I talked it over with hubby and ordered a Schwinn recumbent bike this week. Once it's here, I'll be building a close relationship with it. It will help me lose weight, help my activity tolerance, and it will lengthen the amount of time I can wait before needing to undergo the knife again. I mean, it's only been 7 weeks since I had my right hand carpal tunnel surgery done; the left wrist and elbow (it was more involved than the right side) was done in November of last year. I'm starting to feel like a guinea pig. At least these scars aren't from self-mutilation, eh?

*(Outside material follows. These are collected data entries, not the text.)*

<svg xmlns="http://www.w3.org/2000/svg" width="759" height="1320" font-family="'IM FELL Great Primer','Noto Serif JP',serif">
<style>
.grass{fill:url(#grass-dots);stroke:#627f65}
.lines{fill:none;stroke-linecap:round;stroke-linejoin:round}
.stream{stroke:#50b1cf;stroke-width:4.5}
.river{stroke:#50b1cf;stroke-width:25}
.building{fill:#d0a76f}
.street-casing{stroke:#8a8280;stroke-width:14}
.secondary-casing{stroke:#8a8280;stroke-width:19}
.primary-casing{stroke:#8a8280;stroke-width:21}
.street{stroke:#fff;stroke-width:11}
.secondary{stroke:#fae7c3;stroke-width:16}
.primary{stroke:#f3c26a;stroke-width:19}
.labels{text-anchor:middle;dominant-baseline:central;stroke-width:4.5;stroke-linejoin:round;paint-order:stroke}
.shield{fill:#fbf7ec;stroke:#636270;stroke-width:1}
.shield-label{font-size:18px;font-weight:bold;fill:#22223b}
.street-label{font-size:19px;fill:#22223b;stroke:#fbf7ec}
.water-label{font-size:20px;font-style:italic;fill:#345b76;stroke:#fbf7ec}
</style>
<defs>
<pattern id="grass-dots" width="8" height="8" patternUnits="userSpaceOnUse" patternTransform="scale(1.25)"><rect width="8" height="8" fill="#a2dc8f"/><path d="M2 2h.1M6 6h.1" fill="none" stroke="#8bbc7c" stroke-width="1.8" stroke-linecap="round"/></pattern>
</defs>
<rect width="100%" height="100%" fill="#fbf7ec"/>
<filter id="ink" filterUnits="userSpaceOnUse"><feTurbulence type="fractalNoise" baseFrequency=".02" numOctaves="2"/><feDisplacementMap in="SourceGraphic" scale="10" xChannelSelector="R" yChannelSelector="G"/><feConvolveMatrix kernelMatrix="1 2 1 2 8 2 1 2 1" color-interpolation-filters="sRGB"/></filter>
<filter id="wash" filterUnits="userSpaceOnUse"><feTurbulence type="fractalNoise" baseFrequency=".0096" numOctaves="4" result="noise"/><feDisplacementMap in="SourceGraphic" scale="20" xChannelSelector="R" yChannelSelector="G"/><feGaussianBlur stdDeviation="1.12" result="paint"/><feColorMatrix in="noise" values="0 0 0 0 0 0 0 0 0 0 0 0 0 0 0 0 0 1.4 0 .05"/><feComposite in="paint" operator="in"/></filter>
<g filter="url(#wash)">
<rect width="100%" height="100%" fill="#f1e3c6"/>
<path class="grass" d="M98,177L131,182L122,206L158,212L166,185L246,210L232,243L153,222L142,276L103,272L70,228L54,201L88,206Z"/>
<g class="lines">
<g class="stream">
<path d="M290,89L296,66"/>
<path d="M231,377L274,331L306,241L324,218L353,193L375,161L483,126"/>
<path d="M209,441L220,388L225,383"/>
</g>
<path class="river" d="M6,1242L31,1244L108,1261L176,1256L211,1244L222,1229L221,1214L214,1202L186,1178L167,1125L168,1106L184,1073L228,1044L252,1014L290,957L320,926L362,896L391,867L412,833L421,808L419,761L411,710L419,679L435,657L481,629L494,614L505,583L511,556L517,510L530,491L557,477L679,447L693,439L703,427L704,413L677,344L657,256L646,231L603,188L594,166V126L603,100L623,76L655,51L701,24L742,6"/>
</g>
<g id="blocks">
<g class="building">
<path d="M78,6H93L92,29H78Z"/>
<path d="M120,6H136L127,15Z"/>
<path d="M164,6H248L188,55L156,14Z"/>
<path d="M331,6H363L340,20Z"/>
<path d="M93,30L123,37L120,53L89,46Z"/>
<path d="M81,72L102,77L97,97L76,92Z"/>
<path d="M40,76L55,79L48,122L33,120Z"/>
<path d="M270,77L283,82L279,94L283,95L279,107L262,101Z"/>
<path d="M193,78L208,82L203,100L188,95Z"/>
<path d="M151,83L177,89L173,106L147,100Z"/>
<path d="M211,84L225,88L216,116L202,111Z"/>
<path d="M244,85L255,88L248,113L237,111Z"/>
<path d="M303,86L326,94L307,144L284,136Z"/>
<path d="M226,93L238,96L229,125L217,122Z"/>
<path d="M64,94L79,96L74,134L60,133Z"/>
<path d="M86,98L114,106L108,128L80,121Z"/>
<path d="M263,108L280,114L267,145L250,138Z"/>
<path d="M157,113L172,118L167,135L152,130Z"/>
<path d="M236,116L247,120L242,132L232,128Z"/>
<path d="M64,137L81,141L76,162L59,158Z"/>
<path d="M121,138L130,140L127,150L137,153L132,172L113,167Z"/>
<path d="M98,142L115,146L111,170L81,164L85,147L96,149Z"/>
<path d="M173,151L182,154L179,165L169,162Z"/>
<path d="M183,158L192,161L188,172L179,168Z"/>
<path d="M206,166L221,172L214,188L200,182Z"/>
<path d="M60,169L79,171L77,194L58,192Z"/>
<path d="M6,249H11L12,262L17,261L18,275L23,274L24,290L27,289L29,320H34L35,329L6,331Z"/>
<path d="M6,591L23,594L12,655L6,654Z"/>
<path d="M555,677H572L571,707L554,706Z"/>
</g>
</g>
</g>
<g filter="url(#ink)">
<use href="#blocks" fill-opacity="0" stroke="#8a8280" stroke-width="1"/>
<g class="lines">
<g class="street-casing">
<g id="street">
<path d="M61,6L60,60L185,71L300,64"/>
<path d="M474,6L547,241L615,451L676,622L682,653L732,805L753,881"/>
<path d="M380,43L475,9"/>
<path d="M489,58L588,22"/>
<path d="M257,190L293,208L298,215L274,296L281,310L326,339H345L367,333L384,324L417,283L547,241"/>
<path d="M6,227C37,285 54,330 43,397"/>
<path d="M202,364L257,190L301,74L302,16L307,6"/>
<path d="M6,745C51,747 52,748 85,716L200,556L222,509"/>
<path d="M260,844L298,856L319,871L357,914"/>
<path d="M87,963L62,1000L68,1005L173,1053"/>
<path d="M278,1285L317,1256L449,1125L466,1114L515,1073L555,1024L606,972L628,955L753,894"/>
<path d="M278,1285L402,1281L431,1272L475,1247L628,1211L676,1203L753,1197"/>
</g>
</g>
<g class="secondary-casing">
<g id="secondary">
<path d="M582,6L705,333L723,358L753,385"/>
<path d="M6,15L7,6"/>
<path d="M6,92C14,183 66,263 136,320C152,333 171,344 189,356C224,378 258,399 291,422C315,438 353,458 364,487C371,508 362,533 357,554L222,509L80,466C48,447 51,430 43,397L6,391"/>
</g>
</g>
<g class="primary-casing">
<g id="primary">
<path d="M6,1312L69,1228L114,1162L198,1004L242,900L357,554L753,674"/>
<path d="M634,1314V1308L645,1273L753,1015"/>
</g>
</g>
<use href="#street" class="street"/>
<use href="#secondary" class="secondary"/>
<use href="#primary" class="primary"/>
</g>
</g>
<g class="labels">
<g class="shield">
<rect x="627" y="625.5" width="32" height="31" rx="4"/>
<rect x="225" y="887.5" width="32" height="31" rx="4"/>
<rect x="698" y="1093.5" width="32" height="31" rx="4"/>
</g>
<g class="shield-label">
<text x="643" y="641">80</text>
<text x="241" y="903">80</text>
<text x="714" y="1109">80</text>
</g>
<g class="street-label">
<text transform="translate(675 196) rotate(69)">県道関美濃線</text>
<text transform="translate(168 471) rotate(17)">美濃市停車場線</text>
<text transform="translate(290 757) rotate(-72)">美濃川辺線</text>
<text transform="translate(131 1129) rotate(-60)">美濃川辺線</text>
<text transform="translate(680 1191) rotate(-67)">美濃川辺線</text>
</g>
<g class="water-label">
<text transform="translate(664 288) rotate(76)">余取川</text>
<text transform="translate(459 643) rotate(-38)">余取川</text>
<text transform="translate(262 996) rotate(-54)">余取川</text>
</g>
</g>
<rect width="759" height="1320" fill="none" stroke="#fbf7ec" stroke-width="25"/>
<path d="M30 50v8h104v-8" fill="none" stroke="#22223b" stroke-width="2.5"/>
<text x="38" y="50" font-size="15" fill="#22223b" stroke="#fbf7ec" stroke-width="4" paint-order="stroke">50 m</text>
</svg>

So, I have a sister or two that are upset that I hung up on them - my younger when she tried to tell me that I need to let my mom do what she wants to in my house, to which I said, "It's my house, and she plays by my rules or doesn't play. I'm not her patsy any more and she's not going to intimidate me or make me feel guilty any more." (Okay, so we're still working on that) My older sister - well, I hung up on her after she lied to me when I asked her if she knew what was up with Mom and then called me back several hours later to tell me she had told Mom hubby and I are supposedly into S&M. Now this sister has been married 3 times, she cheated on her first two husbands and then married someone who verbally abuses her and has cheated on her in addition to getting fired from a fantastic job at Disney because the person he was cheating with was his boss' wife...and she has a right to judge me?

NOT.



Okay. So there we are. Bum left knee, maybe bum right knee as well - we just haven't looked at that one yet. Pain doc I'm not thrilled with because he seems to be hell-bound to get me off my pain medication and onto, what, short acting narcotics? He wants me to wean off the Methadone and, according to the research, there is "a chance" once I go back on it I won't need as much, if I need any at all. Okay. So what do I take in the meantime....or do I just get nothing, and go back to being in so much pain it's almost not worth living? I get the feeling he thinks I don't need this medication or he's getting pressure from the DEA, which wouldn't be a surprise since they seem to delight in tormenting physicians who actually act in their patient's behalf and give them adequate medication for chronic pain...and there is a big part of the problem. Many people in the medical community pooh-pooh those with chronic pain, even claiming that we don't need the meds that keep us going day to day. Just because you can't see or put your finger on the cause of my pain doesn't mean it isn't there. It just means it's invisible. It's still pain. It still hurts. It still interferes with my life. I still get judged, even by my own family members. And, I deal daily with the knowledge that I cannot work outside the home, which means even those of us with degrees and training end up in pain. Even those who aren't addicts or uneducated or what have you end up in pain, the kind of pain that leaves you begging God to take you home. Yeah, it hurts like hell. And to have people negate or minimize that pain hurts like hell, too, because it invalidates what we feel and experience, and what many of us struggled to hide because we knew what we were going to face when we revealed that we were taking narcotics to control our pain. I'm not the only one whose family members have decided that there is an addiction problem when the meds are being taken for a chronic pain issue. People tend to disbelieve what they can't see. If I was missing a leg, or two, would it make my pain medication prescription more justified? Why? Is the pain my nerves shoot across my face and into my eye socket like an ice pick heading for my brain any less valid than pain from an amputation?

Sorry for the rambling. I'm a bit muddled these days.